Ekspor Naik, Impor Ditekan
Kinerja sektor pertanian juga terlihat dari sisi perdagangan. Pada 2025, nilai ekspor pertanian mengalami kenaikan signifikan hingga Rp166,71 triliun atau tumbuh 28,26 persen.
Sebaliknya, impor justru turun sebesar Rp41,68 triliun atau terkoreksi 9,66 persen. Kondisi ini menunjukkan daya saing produk pertanian Indonesia semakin kuat di pasar global.
Dengan kata lain, Indonesia tidak hanya mampu memenuhi kebutuhan dalam negeri, tetapi juga mulai memperluas pasar ke luar negeri.
Cadangan Pangan Tertinggi Sepanjang Sejarah
Dari sisi ketahanan pangan, capaian juga terlihat sangat kuat. Cadangan Beras Pemerintah (CBP) diproyeksikan menembus angka 5 juta ton, menjadi yang tertinggi sepanjang sejarah.
Stok yang melimpah ini tidak hanya memberikan rasa aman bagi masyarakat, tetapi juga membantu menjaga stabilitas harga di pasar.
“Ini bukan hanya soal angka, tapi soal rasa aman bagi rakyat Indonesia,” ujar Amran.
Kesejahteraan Petani Ikut Meningkat
Dampak positif juga dirasakan langsung oleh petani. Nilai Tukar Petani (NTP) tercatat mencapai 125,35, tertinggi dalam 34 tahun terakhir.
Angka ini menunjukkan daya beli dan pendapatan petani meningkat signifikan, sekaligus menjadi indikator bahwa sektor pertanian tidak hanya tumbuh, tetapi juga menyejahterakan pelakunya.

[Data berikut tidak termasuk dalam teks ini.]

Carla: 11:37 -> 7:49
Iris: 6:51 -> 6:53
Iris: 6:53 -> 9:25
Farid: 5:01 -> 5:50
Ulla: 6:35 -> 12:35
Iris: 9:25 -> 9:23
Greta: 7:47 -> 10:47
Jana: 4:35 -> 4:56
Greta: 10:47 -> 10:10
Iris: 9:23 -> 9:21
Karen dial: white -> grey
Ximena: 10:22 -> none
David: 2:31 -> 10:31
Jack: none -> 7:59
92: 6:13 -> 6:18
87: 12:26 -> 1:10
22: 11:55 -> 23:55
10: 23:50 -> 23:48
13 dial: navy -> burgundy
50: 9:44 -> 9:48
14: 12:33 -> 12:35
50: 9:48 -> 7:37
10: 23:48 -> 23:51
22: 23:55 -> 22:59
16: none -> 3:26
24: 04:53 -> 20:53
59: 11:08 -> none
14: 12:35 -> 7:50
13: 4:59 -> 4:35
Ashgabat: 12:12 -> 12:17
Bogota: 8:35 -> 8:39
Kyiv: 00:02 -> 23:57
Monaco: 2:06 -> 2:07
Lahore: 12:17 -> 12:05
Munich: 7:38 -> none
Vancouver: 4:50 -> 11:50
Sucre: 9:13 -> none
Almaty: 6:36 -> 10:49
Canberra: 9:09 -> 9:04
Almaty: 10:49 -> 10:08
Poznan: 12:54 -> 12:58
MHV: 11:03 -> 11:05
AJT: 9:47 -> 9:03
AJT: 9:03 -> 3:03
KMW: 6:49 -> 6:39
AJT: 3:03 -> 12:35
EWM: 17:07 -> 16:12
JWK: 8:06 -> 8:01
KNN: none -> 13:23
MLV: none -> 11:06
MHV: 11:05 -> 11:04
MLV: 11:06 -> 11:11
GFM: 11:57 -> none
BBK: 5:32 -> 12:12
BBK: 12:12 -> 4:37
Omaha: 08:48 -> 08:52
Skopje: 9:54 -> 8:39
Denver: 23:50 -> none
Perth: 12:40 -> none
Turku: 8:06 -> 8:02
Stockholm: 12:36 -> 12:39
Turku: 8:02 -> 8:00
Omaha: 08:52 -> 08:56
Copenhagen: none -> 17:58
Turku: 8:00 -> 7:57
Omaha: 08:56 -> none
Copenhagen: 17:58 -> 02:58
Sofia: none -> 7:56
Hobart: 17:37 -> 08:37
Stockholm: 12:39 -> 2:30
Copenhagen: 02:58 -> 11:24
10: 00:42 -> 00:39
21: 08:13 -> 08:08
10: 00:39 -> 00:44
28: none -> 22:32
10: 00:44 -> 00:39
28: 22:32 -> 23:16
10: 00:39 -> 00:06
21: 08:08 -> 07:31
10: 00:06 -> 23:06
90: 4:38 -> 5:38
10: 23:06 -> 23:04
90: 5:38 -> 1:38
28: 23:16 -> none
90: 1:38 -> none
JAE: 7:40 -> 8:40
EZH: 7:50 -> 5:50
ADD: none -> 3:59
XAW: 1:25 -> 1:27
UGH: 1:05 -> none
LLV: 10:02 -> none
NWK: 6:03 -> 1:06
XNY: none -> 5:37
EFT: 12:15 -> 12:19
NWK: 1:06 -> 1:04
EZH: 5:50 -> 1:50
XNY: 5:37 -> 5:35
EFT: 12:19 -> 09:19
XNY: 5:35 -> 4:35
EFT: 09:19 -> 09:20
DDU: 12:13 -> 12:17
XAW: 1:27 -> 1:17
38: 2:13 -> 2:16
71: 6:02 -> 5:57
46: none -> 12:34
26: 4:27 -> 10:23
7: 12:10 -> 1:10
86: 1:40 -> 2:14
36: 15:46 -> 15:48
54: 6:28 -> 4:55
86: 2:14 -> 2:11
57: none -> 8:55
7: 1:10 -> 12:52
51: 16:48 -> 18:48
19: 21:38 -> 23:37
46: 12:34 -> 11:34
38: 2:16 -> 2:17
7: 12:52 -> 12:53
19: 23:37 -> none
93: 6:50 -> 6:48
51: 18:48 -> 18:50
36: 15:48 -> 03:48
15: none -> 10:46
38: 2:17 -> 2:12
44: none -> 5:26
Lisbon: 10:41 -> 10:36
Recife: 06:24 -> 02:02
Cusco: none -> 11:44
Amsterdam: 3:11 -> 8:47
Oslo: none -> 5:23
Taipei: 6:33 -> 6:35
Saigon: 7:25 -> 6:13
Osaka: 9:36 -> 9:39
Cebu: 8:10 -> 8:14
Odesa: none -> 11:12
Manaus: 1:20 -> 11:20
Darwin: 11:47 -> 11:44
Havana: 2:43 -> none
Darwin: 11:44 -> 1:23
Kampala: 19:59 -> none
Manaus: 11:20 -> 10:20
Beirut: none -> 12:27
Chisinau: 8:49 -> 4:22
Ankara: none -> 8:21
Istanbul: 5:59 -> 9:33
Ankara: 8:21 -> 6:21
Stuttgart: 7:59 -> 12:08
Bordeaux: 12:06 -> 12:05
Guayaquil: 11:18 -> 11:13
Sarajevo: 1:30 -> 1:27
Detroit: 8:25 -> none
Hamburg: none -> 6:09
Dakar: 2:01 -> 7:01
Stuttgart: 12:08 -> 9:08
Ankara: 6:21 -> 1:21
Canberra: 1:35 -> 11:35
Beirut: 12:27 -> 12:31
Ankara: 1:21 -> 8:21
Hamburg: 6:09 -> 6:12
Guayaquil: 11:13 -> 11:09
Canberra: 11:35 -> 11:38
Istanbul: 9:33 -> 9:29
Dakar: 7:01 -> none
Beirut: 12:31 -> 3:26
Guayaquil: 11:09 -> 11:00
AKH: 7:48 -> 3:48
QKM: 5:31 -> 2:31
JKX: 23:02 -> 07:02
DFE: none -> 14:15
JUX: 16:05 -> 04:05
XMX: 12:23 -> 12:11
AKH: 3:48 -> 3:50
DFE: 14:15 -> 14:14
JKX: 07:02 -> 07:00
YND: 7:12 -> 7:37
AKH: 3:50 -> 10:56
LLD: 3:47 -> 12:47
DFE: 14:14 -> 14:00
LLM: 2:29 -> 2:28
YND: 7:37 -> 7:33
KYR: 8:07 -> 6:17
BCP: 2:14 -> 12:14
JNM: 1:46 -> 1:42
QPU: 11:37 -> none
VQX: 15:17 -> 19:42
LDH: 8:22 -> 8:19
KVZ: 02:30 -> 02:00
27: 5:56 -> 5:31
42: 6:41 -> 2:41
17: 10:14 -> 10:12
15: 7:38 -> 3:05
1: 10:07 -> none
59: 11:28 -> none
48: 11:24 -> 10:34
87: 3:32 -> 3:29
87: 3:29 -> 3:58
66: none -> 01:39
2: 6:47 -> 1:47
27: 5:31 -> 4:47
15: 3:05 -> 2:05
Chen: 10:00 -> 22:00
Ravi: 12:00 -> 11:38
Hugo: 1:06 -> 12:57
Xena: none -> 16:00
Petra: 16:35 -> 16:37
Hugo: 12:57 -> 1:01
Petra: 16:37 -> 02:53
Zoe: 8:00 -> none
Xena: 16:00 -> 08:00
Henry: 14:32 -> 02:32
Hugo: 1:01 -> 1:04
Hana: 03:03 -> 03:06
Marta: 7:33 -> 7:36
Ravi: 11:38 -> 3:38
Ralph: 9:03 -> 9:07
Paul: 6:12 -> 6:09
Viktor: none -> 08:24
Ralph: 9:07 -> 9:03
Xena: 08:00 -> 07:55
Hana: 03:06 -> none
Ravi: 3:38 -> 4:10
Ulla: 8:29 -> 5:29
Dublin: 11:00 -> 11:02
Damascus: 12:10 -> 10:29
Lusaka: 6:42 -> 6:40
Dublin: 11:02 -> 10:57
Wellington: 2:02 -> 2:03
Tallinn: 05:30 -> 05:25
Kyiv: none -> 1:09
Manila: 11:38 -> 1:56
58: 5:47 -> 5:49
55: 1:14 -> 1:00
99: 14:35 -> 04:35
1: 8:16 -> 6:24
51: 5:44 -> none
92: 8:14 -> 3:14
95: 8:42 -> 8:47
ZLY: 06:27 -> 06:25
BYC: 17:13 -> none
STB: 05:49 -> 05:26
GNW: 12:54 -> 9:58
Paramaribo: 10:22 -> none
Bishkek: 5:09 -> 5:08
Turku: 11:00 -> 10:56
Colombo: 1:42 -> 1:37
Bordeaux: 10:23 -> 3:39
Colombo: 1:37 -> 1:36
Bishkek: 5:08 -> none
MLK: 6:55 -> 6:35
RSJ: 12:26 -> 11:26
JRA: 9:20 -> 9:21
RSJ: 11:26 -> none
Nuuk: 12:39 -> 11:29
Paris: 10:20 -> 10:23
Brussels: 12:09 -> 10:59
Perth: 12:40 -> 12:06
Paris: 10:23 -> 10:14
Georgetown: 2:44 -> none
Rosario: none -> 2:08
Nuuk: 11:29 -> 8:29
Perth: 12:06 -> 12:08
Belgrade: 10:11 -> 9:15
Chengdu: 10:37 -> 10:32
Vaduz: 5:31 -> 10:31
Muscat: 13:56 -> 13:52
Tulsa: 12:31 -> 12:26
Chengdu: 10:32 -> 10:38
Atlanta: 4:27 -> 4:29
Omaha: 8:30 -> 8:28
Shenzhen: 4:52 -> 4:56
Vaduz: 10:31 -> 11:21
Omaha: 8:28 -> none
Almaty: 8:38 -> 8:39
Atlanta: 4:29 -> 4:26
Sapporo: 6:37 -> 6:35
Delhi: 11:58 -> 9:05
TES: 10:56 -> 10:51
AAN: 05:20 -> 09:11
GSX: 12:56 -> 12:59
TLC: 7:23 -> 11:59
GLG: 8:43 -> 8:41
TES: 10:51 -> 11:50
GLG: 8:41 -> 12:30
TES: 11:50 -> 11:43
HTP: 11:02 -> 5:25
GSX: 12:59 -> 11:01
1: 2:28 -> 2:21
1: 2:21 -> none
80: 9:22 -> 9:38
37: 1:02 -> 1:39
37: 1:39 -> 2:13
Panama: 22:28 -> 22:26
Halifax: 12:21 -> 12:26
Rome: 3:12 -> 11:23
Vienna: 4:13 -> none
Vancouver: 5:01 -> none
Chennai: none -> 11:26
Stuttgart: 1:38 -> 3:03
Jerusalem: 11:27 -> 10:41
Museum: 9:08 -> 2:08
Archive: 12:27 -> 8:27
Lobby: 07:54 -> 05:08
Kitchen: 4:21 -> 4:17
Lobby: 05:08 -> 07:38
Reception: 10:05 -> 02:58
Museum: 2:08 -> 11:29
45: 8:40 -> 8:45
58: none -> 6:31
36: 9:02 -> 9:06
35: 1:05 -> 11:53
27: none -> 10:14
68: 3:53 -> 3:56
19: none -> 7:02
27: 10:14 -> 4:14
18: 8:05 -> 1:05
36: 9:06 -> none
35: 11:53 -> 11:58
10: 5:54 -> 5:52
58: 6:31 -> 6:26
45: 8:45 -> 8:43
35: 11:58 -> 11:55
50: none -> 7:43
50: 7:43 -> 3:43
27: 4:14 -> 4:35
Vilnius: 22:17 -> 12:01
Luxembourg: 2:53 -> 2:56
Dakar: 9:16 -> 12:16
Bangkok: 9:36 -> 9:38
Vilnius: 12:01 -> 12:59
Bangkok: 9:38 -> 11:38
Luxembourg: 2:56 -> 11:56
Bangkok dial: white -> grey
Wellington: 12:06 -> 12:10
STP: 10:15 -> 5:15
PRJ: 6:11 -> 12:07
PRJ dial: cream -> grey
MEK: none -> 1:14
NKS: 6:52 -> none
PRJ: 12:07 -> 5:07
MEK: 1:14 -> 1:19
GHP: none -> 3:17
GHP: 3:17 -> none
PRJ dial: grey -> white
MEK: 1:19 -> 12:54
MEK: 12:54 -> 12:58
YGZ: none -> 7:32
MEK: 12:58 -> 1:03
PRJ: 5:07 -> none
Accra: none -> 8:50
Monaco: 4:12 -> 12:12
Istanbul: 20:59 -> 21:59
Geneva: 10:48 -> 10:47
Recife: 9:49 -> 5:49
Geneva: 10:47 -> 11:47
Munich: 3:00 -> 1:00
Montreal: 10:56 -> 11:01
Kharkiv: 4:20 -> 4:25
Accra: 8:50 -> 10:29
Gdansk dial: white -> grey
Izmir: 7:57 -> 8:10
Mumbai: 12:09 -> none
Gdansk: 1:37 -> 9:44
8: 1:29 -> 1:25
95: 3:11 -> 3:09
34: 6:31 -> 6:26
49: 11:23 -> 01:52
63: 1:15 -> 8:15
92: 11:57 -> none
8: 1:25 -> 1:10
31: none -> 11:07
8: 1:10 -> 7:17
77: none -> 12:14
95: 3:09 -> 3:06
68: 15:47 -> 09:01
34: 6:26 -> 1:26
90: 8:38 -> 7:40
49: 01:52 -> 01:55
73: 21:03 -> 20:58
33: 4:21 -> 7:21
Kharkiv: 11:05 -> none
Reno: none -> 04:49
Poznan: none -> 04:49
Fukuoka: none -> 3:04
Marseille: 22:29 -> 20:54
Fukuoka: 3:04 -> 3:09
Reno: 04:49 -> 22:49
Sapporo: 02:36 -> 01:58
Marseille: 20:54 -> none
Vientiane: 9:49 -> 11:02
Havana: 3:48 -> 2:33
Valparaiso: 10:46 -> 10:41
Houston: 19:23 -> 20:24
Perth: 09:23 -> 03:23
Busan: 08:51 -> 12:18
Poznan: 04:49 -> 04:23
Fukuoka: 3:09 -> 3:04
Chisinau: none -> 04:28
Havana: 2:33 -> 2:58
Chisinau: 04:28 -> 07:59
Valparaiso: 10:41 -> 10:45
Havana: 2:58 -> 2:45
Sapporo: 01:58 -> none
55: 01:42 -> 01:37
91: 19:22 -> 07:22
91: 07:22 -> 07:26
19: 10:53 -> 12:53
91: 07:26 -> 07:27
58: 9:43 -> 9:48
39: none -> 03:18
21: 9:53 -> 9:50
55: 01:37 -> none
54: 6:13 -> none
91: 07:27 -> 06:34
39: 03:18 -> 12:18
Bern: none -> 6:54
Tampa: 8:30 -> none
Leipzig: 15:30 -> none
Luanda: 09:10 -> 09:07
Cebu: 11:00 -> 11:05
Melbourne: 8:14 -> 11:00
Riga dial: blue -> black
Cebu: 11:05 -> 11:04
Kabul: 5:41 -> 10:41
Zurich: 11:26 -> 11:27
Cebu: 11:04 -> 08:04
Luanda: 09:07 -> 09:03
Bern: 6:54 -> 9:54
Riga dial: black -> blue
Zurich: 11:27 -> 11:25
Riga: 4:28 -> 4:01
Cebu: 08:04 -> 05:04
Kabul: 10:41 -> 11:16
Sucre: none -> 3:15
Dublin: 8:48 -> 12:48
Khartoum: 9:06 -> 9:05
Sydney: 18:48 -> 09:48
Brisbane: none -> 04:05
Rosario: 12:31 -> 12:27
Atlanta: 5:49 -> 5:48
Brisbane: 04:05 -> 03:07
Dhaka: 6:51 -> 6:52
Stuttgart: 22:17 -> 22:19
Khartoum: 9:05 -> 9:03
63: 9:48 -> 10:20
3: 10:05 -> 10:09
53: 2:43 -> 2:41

Pertumbuhan Tertinggi dalam 25 Tahun
Secara makro, sektor pertanian mencatat pertumbuhan Produk Domestik Bruto (PDB) sebesar 5,74 persen pada 2025. Ini menjadi angka tertinggi dalam 25 tahun terakhir.
Capaian ini menegaskan posisi sektor pertanian sebagai salah satu penopang utama pertumbuhan ekonomi nasional.
Fondasi Ekonomi yang Semakin Kokoh
Dengan berbagai indikator yang terus menguat, sektor pertanian kini tampil sebagai fondasi ekonomi yang semakin kokoh. Tidak hanya menjaga ketahanan pangan, sektor ini juga menjadi motor penggerak pertumbuhan dan kesejahteraan.
Ke depan, pemerintah optimistis pertanian akan terus menjadi garda terdepan dalam menjaga stabilitas ekonomi nasional.
“Kalau pertanian kuat, ekonomi nasional pasti kuat,” tutup Amran.